The expedition wintered on Beechey Island in 1845–1846. Three sailors died there during the first winter and were buried in the permafrost. Their bodies have been exhumed (Beattie 1984, 1986) and chemically analysed: bone-lead concentrations in all three were approximately ten times the contemporary North American baseline, indicating heavy ingestion of lead during the months immediately preceding their deaths. The most plausible source is the lead-tin solder used on the expedition’s food-tin seams — a poorly-controlled manufacturing process by the supplier Stephen Goldner that left lead exposed to the food contents.

The expedition then sailed south in summer 1846, was beset in ice in Victoria Strait off the northwest coast of King William Island in September 1846, and did not break free. They wintered on the ice in 1846–1847 and 1847–1848.

Franklin died on 11 June 1847 — cause of death unrecorded but probably scurvy or pneumonia. He was 61. Command passed to Francis Crozier of the Terror.

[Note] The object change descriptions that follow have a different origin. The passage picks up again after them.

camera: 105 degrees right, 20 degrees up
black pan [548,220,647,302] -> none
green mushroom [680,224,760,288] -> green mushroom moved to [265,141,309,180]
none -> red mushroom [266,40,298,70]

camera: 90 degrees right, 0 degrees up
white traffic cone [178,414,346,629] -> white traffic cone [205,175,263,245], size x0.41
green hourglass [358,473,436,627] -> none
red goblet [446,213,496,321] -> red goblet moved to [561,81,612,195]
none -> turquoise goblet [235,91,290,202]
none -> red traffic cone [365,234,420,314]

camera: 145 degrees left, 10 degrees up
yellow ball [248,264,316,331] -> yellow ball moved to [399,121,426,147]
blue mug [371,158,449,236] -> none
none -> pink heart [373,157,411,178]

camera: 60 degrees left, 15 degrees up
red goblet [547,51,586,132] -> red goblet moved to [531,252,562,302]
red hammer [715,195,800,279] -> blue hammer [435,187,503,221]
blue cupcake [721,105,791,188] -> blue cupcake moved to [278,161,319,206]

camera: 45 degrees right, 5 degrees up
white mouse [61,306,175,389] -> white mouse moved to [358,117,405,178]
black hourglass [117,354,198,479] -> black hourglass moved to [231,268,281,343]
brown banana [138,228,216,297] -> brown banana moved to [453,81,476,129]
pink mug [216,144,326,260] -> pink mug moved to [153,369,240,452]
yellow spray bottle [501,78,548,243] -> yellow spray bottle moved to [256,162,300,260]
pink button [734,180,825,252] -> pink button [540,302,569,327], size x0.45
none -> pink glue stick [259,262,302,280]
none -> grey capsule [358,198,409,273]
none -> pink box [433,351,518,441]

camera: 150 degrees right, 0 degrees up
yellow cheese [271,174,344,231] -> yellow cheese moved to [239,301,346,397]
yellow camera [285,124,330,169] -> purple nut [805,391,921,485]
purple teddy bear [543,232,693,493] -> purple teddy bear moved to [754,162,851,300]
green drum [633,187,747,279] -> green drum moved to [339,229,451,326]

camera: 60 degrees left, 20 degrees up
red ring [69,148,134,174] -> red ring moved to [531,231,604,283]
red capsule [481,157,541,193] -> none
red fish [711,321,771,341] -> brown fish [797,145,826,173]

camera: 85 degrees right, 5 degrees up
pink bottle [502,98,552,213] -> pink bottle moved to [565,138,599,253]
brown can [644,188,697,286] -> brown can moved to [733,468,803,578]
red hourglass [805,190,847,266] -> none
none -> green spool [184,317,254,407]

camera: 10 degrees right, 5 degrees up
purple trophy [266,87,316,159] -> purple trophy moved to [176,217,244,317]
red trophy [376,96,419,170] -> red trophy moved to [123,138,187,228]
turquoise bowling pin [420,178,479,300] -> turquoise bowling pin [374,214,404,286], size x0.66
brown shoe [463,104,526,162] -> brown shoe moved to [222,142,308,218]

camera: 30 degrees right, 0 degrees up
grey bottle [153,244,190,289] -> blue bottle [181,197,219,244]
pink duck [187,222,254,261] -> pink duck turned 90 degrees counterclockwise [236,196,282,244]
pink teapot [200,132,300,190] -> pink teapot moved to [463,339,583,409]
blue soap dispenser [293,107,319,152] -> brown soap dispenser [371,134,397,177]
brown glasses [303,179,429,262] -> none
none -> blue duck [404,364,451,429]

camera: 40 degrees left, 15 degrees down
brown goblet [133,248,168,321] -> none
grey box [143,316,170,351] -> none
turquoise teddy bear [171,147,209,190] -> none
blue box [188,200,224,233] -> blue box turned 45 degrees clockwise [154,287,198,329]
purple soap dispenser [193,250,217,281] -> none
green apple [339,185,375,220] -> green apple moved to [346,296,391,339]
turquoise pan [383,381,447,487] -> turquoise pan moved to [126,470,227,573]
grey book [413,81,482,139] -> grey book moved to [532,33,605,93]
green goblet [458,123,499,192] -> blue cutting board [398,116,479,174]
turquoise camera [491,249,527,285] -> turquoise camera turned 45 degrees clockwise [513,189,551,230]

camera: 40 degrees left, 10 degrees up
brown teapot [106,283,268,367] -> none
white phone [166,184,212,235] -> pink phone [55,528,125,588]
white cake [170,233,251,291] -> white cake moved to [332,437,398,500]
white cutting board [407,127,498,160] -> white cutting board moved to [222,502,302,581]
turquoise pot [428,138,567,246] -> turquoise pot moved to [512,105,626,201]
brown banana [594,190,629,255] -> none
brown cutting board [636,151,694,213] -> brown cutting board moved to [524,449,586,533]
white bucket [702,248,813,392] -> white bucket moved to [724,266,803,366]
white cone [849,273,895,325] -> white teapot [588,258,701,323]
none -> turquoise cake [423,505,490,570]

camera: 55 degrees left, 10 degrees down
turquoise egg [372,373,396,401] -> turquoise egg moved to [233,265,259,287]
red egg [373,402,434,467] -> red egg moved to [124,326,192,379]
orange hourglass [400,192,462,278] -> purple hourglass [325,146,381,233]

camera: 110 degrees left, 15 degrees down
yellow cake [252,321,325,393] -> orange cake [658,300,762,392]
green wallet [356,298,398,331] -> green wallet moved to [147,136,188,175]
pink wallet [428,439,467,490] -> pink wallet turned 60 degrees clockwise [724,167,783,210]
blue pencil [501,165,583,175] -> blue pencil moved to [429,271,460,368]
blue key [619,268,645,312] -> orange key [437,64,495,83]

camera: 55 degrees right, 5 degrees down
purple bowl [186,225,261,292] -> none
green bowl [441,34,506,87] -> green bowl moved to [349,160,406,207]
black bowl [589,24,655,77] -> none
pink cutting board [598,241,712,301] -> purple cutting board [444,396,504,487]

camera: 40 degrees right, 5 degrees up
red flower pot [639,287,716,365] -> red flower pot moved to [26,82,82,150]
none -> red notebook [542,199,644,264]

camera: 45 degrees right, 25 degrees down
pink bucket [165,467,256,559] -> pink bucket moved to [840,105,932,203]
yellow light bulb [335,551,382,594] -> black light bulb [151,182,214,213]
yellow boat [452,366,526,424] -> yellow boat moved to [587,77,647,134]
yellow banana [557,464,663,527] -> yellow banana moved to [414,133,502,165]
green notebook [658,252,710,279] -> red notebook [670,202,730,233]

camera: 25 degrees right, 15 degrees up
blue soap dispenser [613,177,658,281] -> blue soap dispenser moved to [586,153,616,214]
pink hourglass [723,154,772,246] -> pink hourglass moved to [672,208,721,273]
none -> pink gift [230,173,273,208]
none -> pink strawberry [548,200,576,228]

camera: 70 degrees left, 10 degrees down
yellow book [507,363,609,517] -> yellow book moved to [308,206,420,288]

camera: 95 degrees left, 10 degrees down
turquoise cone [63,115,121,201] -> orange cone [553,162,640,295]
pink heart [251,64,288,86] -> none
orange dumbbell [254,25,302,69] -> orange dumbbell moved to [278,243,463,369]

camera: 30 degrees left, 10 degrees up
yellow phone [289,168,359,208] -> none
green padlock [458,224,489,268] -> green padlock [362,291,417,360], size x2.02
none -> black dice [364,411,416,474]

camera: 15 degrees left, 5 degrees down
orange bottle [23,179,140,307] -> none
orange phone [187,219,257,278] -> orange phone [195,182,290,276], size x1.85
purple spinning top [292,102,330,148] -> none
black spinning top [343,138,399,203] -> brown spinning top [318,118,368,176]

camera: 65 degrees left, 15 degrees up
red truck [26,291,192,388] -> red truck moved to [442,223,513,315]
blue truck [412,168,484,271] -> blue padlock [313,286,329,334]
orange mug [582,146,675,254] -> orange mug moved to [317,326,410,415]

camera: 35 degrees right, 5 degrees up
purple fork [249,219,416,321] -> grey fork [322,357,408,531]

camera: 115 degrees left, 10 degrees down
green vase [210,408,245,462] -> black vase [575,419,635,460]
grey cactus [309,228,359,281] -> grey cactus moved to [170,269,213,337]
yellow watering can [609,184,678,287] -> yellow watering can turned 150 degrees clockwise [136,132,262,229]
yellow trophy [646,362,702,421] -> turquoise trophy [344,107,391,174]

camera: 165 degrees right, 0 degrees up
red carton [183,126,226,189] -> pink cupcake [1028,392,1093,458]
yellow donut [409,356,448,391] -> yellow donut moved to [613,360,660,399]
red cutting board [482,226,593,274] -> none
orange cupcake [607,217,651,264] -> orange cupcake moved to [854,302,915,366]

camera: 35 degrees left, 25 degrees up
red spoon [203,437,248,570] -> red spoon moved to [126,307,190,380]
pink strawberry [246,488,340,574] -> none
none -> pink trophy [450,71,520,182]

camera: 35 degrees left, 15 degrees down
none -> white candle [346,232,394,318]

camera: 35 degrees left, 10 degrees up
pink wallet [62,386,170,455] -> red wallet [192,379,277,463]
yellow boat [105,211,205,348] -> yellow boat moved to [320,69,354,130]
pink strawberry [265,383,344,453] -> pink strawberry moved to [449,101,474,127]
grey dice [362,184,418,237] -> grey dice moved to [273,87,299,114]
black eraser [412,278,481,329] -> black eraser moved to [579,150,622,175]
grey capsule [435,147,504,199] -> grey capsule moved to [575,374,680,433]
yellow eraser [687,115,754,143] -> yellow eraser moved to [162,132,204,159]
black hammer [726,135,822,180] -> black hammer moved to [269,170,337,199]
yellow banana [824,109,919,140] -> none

Victory Point, 25 April 1848

On 25 April 1848 the remaining 105 surviving officers and men abandoned the Erebus and Terror, walked the eight miles of ice west to the northwest coast of King William Island, and left a cairn note at Victory Point signed by Crozier and the Erebus’s commander James Fitzjames. The note explained that 24 men had already died (including Franklin), that the survivors were marching south toward the Back River, and that they hoped to reach the Hudson’s Bay Company outpost at Fort Resolution on Great Slave Lake — approximately 1,800 km south, an essentially impossible journey on foot in late spring through an unmapped subarctic landscape with rapidly diminishing food.

The Victory Point note was the last European document the expedition produced. It was recovered in May 1859 by the Royal Navy search party under Francis Leopold McClintock — eleven years after it was deposited.

What happened to the survivors

Inuit oral history collected in 1854 by the Hudson’s Bay Company surveyor John Rae described a party of approximately 40 European men marching south along the King William Island coast in summer 1848, increasingly emaciated and showing physical signs that the Inuit informants identified as having begun to eat their own dead. Rae’s report — published in the British press in October 1854 — included specific Inuit testimony of cut marks on European bones consistent with butchering.

The cannibalism report produced furious denials from the British public, the Admiralty, and from Franklin’s widow Lady Jane Franklin in particular. Charles Dickens published two long Household Words articles in December 1854 attacking Rae and arguing that the Inuit testimony was unreliable.

Cut-mark analysis of expedition bones recovered from King William Island sites in the 1980s and 1990s has confirmed Rae’s report. Multiple skeletons show specific patterns of cut marks at joints and skull bases consistent with disarticulation for consumption. The Inuit testimony was correct.

Approximately 30 men appear to have made it as far south as the Adelaide Peninsula on the Canadian mainland coast before dying. The rest died on King William Island. None survived. The expedition’s reach in summer 1848 was approximately 200 km south of the Victory Point cairn.

The wrecks

The Erebus was located in September 2014 by the Parks Canada Underwater Archaeology Team in Wilmot and Crampton Bay off the southwest coast of King William Island, at a depth of 11 metres. The Terror was located in September 2016 by the Arctic Research Foundation in Terror Bay on the south coast of King William Island, at 24 metres. Both wrecks are remarkably preserved by the cold low-salinity water and by the dark winter half of the year — wooden cabin furniture, ceramic plates with the ships’ painted names, and at least one navigational chart survive intact on the seafloor.

The 21st-century archaeological investigation of the wrecks continues. The expedition has produced no surviving documents that explain the strategic decisions Crozier and Fitzjames made in 1847–1848 that turned a difficult but recoverable situation into a 129-man disaster.

The Inuit oral history collected in 1854 and the 21st-century wreck excavations have, between them, produced the modern reconstruction. The European reluctance to believe the Inuit informants in 1854 delayed the modern reconstruction by approximately 160 years.